▶ _Required work_: Decide whether each statement agrees with the passage on polytene chromosomes, answering yes or no and quoting the passage's deciding words exactly. 1. Balbiani first observed polytene chromosomes in the salivary glands of adult Chironomus midges. 2. Balbiani rings are made of DNA, RNA and a few proteins. 3. Koller proposed using the term "polytene" in his own writing.

(Source passage begins)

The bands of polytene chromosomes become enlarged at certain times to form swellings called puffs. The formation of puffs is called puffing. In the regions of puffs, the chromonemata uncoil and open out to form many loops. The puffing is caused by the uncoiling of individual chromomeres in a band. The puffs indicate the site of active genes where mRNA synthesis takes place. The chromonemata of puffs give out a series of many loops laterally. As these loops appear as rings, they are called Balbiani rings after the name of the researcher who discovered them. They are formed of DNA, RNA and a few proteins. As they are the site of transcription, transcription mechanisms such as RNA polymerase and ribonucleoproteins are present.

In protozoans, there is no transcription, since the puff consists only of DNA.

==History==
Polytene chromosomes were originally observed in the larval salivary glands of Chironomus midges by Édouard-Gérard Balbiani in 1881. Balbiani described the chromosomal puffs among the tangled thread inside the nucleus, and named it "permanent spireme". In 1890, he observed similar spireme in a ciliated protozoan Loxophyllum meleagris. The existence of such spireme in Drosophila melanogaster was reported by Bulgarian geneticist Dontcho Kostoff in 1930. Kostoff predicted that the discs (bands) which he observed were "the actual packets in which inherited characters are passed from generation to generation."

The hereditary nature of these structures was not confirmed until they were studied
by German biologists Emil Heitz and Hans Bauer in the midge Bibio hortulanus 1933. Later on, Heitz studied different species of Drosophila (D. melanogaster, D. simulans, D. hydei, and D. virilis) and found that all their interphase chromatins in certain cells were swollen and messy. In 1932, he collaborated with Karl Heinrich Bauer with whom he discovered that the tangled chromosomes having distinct bands are unique to the cells of the salivary glands, midgut, Malphigian tubules, and brain of the flies Bibio hortulanus and Drosophila funebris. The two papers were published in the early 1933. Unaware of these papers, an American geneticist Theophilus Shickel Painter reported in December 1933 the existence of giant chromosome in D. melanogaster (followed by a series of papers the following year). Learning of this, Heitz accused Painter of deliberately ignoring their original publication to claim priority of discovery. In 1935, Hermann J. Muller and A.A. Prokofyeva established that the individual band or part of a band corresponds with a gene in Drosophila. The same year, P.C. Koller hesitantly introduced the name "polytene" to describe the giant chromosome, writing:

It seems that we can regard these chromosomes as corresponding with paired pachytene chromosomes at meiosis in which the intercalary parts between chromomeres have been stretched and separated into smaller units, and in which, instead of two threads lying side by side, we have 16 or even more. Hence they are "polytene" rather than pachytene; I do not, however, propose to use this term; I shall refer to them as "multiple threads."

(Source passage ends)
(Data excerpts begins)

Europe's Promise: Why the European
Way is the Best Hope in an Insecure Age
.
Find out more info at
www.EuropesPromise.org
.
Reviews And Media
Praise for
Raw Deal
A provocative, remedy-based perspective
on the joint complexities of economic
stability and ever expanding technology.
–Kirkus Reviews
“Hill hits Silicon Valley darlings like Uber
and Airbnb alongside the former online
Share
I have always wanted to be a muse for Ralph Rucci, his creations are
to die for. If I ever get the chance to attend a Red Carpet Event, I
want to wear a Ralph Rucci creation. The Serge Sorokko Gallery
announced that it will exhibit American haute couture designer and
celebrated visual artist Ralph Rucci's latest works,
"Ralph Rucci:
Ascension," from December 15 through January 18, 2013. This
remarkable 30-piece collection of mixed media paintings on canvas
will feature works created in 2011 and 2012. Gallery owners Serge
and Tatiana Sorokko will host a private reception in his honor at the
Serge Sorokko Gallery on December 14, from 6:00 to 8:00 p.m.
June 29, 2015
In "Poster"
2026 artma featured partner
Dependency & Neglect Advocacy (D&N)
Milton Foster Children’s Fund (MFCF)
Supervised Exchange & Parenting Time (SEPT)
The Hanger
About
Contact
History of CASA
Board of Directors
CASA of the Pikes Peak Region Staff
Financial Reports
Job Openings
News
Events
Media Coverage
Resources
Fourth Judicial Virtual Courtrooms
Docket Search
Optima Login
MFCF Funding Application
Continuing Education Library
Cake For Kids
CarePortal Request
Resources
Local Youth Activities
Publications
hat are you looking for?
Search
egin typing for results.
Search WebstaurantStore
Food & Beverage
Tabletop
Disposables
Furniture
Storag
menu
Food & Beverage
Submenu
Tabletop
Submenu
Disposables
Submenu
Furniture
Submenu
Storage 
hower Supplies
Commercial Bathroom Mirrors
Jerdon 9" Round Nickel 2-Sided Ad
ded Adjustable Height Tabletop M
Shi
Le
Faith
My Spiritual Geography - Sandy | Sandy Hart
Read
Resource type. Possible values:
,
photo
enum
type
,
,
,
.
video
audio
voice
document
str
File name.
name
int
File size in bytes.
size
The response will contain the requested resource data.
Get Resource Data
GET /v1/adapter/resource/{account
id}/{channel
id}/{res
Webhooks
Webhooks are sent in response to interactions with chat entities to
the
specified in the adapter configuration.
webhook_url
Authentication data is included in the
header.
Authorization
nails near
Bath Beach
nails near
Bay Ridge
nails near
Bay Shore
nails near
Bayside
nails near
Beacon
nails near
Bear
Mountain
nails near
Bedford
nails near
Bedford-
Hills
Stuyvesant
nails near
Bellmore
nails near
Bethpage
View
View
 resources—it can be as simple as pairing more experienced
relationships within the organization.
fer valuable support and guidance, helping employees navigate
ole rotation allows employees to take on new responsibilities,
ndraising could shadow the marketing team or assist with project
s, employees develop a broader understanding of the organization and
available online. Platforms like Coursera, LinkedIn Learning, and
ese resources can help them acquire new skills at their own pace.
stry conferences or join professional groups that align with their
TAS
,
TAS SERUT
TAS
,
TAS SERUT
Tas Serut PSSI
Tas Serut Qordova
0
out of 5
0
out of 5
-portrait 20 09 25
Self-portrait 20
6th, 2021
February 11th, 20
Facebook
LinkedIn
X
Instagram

(Data excerpts ends)

▶ _Written response_:
1. No: "in the larval salivary glands of Chironomus midges"
2. Yes: "They are formed of DNA, RNA and a few proteins."
3. No: "I do not, however, propose to use this term"